● **Work request**
Could you give the records below again exactly, without the pictures?

● **Study material**

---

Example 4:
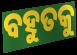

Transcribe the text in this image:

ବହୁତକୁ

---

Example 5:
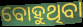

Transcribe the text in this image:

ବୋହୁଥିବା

● **Written answer**
---

Example 4:

Transcribe the text in this image:

ବହୁତକୁ

---

Example 5:

Transcribe the text in this image:

ବୋହୁଥିବା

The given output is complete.